The immunofluorescence microscopy was conducted as described (15). Cells grown on coverslips were processed for labeling with the following primary Abs: mouse anti-cytochrome c (clone 6H2B4 at 1/3000; BD Pharmingen), rabbit anti-chlamydia (D395 at 1/2000; J. Sharma and G. Zhong, unpublished data), mouse anti-NF-κB (catalog no. 8008, 1/800; Santa Cruz Biotechnology), rabbit anti-NF-κB (catalog no. 372, 1/2000; Santa Cruz Biotechnology). For costaining with multiple primary Abs, the primary Ab species were matched so that corresponding Cy2-conjugated (green) or Cy3-conjugated (red) secondary Abs (Jackson ImmunoResearch Laboratories or Molecular Probes) can be used to distinguish the different primary Abs. The DNA was always labeled blue with the Hoechst dye (Sigma-Aldrich). The images were acquired with a Hamamatsu CCD camera under an AX-70 Olympus fluorescence microscope as single color in gray and overlayed as multicolor images using the software Simple PCI. In some experiments, the coverslips were subjected to cell counting. For each coverslip, five random views with a total of ∼150 cells were counted for scoring apoptosis rates in different cell populations. Three independent experiments were conducted for acquiring the quantitation data. The data were expressed as mean + SE.
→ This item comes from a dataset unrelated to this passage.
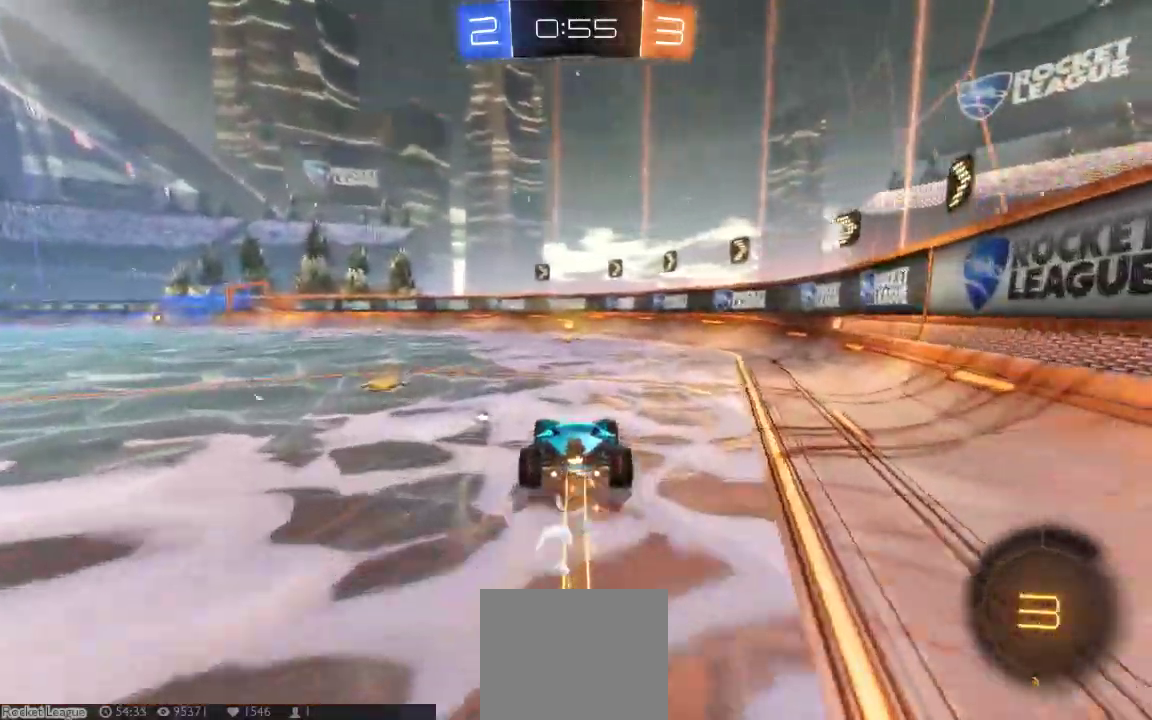
{"dt_ms": 500, "buttons": ["B"], "left_stick": "center", "right_stick": "center", "button_events": []}
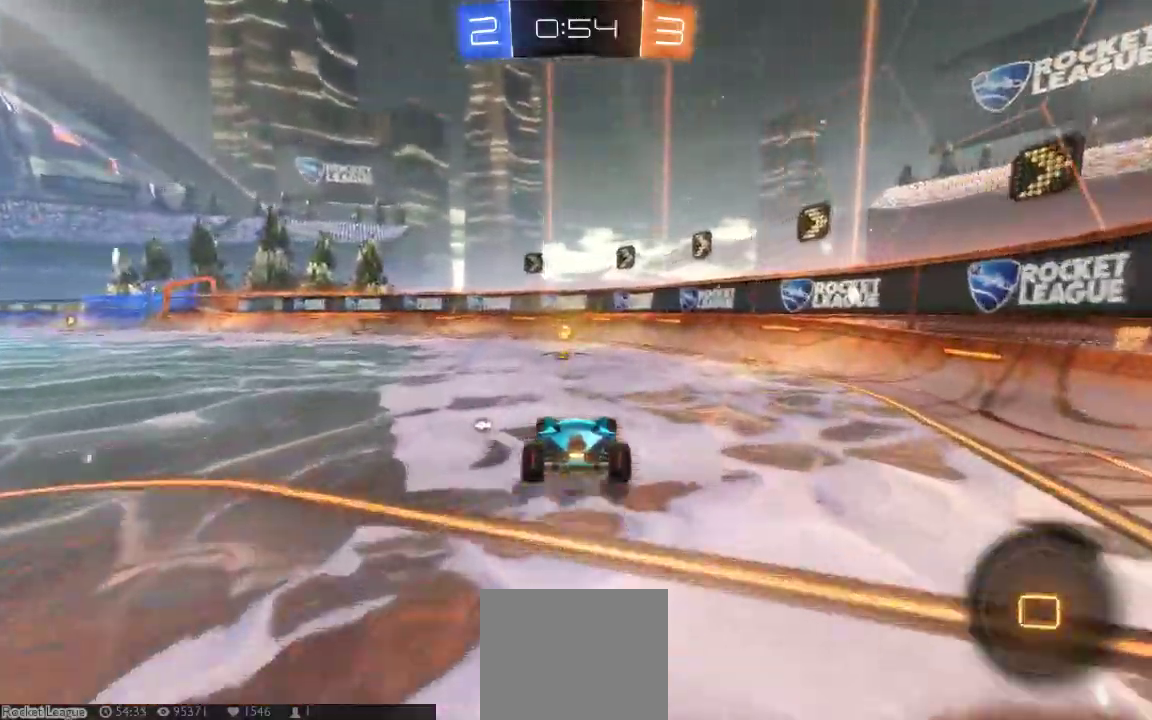
{"dt_ms": 500, "buttons": [], "left_stick": "down-left", "right_stick": "center", "button_events": [[117, "B", "up"], [200, "Y", "down"], [367, "Y", "up"]]}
C. trachomatis infection inhibits host cell apoptosis mediated by both intrinsic and extrinsic pathways
We measured the C. trachomatis antiapoptotic activity in HeLa cells infected with serovar L2 and treated with either staurosporine (to activate the intrinsic) or TNF-α plus cycloheximide (to activate the extrinsic death pathway). As shown in Fig. 1,A, C. trachomatis infection significantly blocked the cleavage of PARP, a measurement of caspase 3 activity and activation of various downstream caspases including the caspase 3, caspase 6, and caspase 9 induced by either staurosporine (Fig. 1, lane 3 vs lane 4) or TNF-α plus cycloheximide (Fig. 1, lane 5 vs lane 6). The chlamydial inhibition of these downstream caspase activities was further correlated with chlamydial blockade of mitochondrial cytochrome c release on an immunofluorescence microscopy assay (Fig. 1,B). Because cytochrome c is normally localized in the intermembrane space of mitochondria, cytochrome c staining revealed the structure of mitochondria in normal cells (Fig. 1,Bg, red). Although infection with chlamydia did not alter the mitochondrial localization of cytochrome c (Fig. 1,Bh), treatment with staurosporine or TNF-α plus cycloheximide induced both nuclear apoptosis (nuclear condensation; Fig. 1,B, c and e) and mitochondrial cytochrome c release (Fig. 1,B, i and k, red smear staining) in the normal HeLa cell cultures. However, in the infected cultures, only the uninfected but not the infected cells were induced to undergo apoptosis responses (Fig. 1 B, d, j, f, and l). These observations have confirmed our previous findings that chlamydial infection can prevent host cell apoptosis via the inhibition of mitochondrial cytochrome c release (13).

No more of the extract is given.